◆ TEXT ◆
- - - - -
Earlier this year, Craig McClain from Deep Sea News wrote an editorial at Wired arguing that taxonomy as a scientific discipline was “going extinct.”
A short new paper challenges that view.
Joppa and colleagues looked at taxonomic research on cone snails (pictured), spiders, amphibians, birds, reptiles, and mammals. The number of taxonomists studying each group has gone up in every case, not down.
The number of species being described is also going up, but it is actually not keeping up with the growth of taxnomists: the average number of new species described by each taxonomist is getting smaller. It’s also noteworthy that taxonomists are not working alone, contrary to popular conceptions of expertise for whole groups being locked in the head of single individuals.
Can the perception of taxonomy as a discipline in decline be reconciled with the data? First, the data only goes to 2000. A lot has changed in ten years, though I don’t know if it has changed that much. Second, the authors suggest that taxonomy in North America and Europe might be running counter to a global trend: declining here while growing in the rest of the world.
- - - - -
Collected data
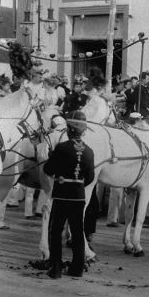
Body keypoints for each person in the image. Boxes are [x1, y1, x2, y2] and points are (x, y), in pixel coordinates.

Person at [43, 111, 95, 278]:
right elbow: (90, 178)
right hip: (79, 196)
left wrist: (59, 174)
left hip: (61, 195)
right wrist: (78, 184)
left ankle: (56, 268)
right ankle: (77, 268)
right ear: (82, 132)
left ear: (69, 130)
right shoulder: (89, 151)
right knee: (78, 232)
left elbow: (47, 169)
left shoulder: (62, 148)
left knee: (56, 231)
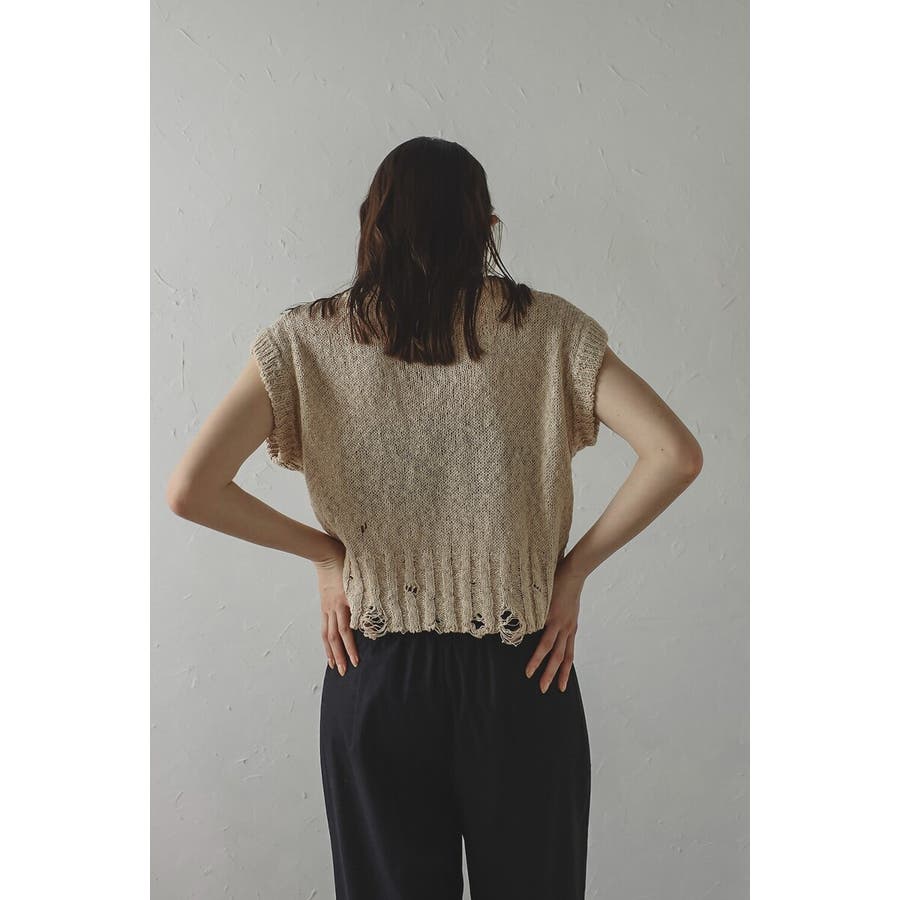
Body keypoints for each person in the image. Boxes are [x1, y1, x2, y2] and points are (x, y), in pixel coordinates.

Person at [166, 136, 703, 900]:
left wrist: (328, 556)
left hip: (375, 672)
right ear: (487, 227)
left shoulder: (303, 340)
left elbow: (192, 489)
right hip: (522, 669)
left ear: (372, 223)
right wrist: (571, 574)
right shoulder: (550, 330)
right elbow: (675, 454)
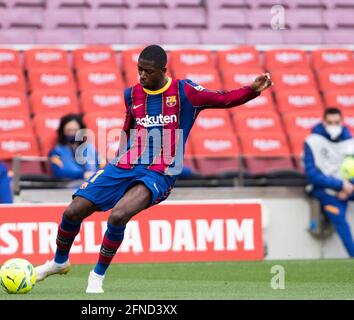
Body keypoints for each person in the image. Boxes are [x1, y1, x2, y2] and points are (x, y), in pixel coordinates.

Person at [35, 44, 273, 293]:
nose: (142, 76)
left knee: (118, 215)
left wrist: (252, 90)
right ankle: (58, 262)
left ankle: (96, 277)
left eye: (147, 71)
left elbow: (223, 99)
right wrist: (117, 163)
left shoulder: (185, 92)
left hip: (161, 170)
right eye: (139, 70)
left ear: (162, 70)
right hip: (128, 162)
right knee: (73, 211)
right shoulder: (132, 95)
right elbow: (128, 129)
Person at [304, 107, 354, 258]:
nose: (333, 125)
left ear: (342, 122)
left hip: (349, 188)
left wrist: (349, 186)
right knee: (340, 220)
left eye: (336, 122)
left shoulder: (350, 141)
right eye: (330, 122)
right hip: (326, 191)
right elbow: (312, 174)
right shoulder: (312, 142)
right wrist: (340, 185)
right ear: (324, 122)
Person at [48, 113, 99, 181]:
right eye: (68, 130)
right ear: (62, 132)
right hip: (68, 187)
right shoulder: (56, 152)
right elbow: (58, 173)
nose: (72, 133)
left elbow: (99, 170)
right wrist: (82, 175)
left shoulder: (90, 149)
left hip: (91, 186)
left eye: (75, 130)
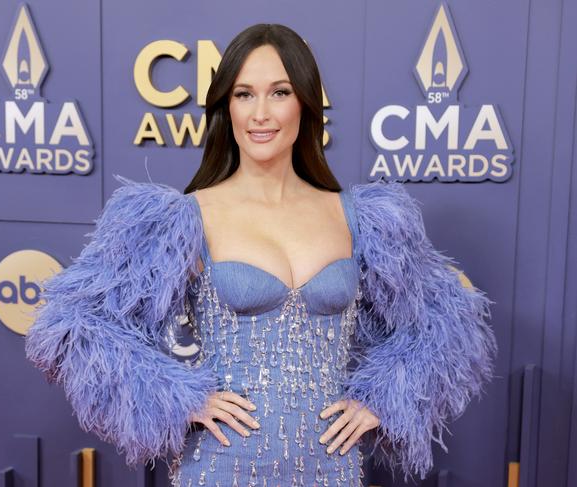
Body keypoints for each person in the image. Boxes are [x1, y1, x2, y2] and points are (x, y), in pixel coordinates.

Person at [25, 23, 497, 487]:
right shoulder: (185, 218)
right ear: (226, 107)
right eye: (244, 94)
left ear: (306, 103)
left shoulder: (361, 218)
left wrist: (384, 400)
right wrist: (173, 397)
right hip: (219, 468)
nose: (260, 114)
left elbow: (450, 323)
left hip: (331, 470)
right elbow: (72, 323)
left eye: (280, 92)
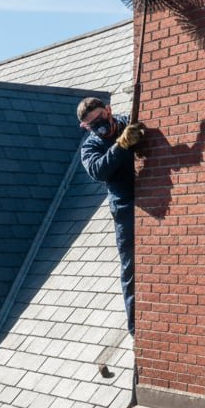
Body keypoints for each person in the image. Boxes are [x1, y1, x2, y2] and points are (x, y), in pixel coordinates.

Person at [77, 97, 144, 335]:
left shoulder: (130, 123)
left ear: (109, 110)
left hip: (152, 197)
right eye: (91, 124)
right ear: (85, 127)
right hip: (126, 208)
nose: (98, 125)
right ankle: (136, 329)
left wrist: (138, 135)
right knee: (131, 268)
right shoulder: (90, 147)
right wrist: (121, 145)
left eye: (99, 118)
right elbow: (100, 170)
- - - - -
◆ DESCRIPTION OF THE TASK ◆
In the text on taxonomy, which groups did Joppa and colleagues examine?

◆ THE COMPLETED TASK ◆
Cone snails, spiders, amphibians, birds, reptiles, and mammals.